Ha tomado, ora, una naturaleza política y luego jurídica en el sentido de pertenencia, pero, no me detendré en los detalles porque nos iríamos por otros caminos distintos al objeto de mi reflexión y entonces, lo que me interesa resaltar ahora es el surgimiento del derecho de gentes que apuntó a la apreciación del conjunto humano y sus relaciones entre colectivos.

El verdadero bien a tutelar es la humanidad, la reunión sin excepción de todos los hombres que, por serlo, disfrutan de una alícuota.

En la historia, España por cierto destaca especialmente con los trabajos de Isidoro de Sevilla y, sobre todo, Francisco Vitoria, aunque haya recibido más tinta y reconocimiento Hugo Grotius, en particular, en el mundo anglosajón, como los primeros teóricos de lo que hoy denominamos el Derecho Internacional.

Contemporáneamente, es impajaritable citar específicamente a Luigi Ferrajoli, el autor de Derecho y Razón y Principia Iuris (PI), entre otras joyas de la filosofía y la literatura jurídica, doctrina de base sobre la materia que nos ocupa.

Son meditaciones y cavilaciones las del profesor Ferrajoli que ponen en irrefragable evidencia la crisis del Estado nación y la ineficacia del derecho internacional público incluso de sus formulaciones más avanzadas como el jus cogens.

En un examen descarnado, el emérito Ferrajoli registra y critica al expresarse sobre las nociones de soberanía y ciudadanía, tan propias y características, como antes dijimos, del Estado nación y que hoy se exhiben como entelequias disfuncionales a la hora de responder a los desafíos de un mundo globalizado y de los nómadas con denominaciones como refugiados, entre varias de difícil asimilación con los criterios convencionales.

Es como si el sentimiento de justicia y humanismo no encontrara en el arsenal del derecho instrumentos adecuados para hacer lo que se debe hacer y no aquello otro que se debe hacer pero que es visiblemente injusto e inhumano.

Trump y su política migratoria, también de los gobernadores republicanos, son un ejemplo de lo que digo y ahora que transportan a centenares, miles quizá de ilegales y entre ellos venezolanos a otros estados de la unión y me refiero a lo que acontece en Estados Unidos, caben observaciones y análisis con riesgos aporéticos en las formas y conveniencias, pero, inmorales en el fondo, en la sustancia.

Ferrajoli agrega como una tesis imprescindible la universalidad de los derechos humanos y con ello ubica antinomías que tropiezan con las tradiciones y concepciones del estado soberano y el salto cualitativo que descubre la progresividad de los derechos del hombre que demanda espacio y ser reconocido como persona, más allá de su condición de ciudadano de otro Estado.
#####
## Tareas a realizar
1/ Enumera todas las personas que se mencionan por su nombre en el texto sobre el derecho de gentes.
2/ Prosigue el texto sobre el derecho de gentes a partir de su última oración.
#####
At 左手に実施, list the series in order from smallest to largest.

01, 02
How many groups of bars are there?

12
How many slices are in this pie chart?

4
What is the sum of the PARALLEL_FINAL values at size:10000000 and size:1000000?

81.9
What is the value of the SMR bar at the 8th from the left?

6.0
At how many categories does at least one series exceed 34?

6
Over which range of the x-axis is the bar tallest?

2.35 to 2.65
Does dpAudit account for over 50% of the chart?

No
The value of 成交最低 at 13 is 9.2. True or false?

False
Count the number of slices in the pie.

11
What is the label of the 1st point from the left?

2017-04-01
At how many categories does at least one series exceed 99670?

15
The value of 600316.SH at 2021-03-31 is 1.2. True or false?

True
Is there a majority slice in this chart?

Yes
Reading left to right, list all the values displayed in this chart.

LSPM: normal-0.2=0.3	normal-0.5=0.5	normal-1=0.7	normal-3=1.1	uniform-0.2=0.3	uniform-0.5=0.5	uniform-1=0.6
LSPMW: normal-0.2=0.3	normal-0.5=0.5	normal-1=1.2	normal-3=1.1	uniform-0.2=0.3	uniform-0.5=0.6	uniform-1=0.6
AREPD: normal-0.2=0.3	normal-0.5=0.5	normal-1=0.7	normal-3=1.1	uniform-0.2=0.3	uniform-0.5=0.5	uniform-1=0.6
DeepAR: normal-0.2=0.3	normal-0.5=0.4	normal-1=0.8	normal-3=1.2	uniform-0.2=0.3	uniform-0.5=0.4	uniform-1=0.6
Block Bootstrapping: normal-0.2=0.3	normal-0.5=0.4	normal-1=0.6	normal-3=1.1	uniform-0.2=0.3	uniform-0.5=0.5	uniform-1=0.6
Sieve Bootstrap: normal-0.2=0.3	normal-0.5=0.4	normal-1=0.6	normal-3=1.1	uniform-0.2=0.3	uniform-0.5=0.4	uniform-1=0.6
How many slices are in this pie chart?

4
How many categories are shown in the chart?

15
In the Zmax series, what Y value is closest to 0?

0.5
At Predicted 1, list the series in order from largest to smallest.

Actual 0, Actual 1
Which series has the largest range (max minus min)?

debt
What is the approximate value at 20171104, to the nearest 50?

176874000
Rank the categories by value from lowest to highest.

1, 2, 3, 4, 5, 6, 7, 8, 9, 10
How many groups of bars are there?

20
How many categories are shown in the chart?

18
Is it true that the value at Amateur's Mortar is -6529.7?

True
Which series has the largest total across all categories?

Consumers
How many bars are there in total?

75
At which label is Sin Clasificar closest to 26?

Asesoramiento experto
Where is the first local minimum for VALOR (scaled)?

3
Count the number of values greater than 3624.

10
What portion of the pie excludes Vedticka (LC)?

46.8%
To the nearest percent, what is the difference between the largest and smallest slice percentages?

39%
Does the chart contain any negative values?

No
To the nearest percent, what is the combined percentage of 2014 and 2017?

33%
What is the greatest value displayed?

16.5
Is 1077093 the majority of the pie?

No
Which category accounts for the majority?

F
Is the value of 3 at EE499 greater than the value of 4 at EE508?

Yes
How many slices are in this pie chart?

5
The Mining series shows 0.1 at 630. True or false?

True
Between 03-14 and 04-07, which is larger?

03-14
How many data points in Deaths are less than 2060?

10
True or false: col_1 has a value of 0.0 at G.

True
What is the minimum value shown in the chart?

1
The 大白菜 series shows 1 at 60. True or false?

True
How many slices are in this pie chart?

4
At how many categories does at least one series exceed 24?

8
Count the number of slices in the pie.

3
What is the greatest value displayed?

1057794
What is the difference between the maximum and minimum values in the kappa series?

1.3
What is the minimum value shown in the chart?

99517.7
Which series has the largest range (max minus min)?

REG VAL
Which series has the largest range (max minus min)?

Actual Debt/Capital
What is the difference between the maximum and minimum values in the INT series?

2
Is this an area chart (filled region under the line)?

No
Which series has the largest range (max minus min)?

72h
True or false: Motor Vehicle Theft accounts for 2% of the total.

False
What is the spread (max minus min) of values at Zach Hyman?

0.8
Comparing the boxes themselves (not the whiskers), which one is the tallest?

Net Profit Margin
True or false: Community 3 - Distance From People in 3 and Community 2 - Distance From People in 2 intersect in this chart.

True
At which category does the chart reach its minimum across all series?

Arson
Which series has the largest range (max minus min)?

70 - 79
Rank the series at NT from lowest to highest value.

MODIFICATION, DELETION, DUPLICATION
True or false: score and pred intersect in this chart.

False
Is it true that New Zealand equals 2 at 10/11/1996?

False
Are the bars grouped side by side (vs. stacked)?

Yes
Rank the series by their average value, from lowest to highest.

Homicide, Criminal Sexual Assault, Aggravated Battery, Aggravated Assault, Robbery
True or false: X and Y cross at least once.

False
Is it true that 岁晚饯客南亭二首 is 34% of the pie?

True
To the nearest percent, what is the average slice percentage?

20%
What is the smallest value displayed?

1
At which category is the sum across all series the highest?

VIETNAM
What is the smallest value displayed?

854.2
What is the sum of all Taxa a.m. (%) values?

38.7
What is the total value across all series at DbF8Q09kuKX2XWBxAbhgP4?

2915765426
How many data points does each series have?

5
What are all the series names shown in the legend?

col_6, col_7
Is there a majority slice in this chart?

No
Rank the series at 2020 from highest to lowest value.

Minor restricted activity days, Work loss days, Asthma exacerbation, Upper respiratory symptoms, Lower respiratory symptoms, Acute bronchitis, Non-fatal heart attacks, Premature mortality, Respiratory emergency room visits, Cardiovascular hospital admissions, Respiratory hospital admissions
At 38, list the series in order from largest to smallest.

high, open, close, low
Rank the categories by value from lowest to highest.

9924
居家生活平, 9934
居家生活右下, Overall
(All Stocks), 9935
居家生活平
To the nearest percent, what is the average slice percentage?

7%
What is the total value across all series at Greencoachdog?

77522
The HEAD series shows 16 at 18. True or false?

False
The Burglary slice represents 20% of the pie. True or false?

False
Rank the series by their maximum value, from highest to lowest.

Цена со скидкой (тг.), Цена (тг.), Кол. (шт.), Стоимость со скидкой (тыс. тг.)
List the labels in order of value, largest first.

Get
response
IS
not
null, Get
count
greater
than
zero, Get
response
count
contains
#####
## Respuestas del ejercicio
1/ Isidoro de Sevilla, Francisco Vitoria, Hugo Grotius, Luigi Ferrajoli y Trump.

2/
Hay que ver a diario llegar a Italia, Francia, Grecia, España, Turquía gente del medio oriente o de los países mediterráneos y de más allá que van de paso hacia otras naciones, donde desean asentarse, pero no son bienvenidos.

Del otrora mejor país del mundo, como propios y extraños, llamaban a Venezuela, se han ido según la ONU 6.800.000 compatriotas y la estampida no termina, sino que sigue por cualquier medio y adonde van generan problemas, disgustos, desprecios, discriminaciones y un trato peyorativo y repulsivo en algunos casos.

Ferrajoli, en un trabajo intitulado Más allá de la soberanía y la ciudadanía, (Isonomía, Nº9, octubre, 1998) rico y completo para guiarnos en los vericuetos y laberintos de esta temática, estudia los diferentes elementos de la discusión y cede a la tentación de avanzar una gravosa conclusión: “ Hoy el universalismo de los derechos humanos es puesto a prueba por la presión en nuestras fronteras de hordas de pueblos hambrientos, de modo tal que ser una persona, ha dejado de constituir una condición suficiente para disfrutar de esos derechos”.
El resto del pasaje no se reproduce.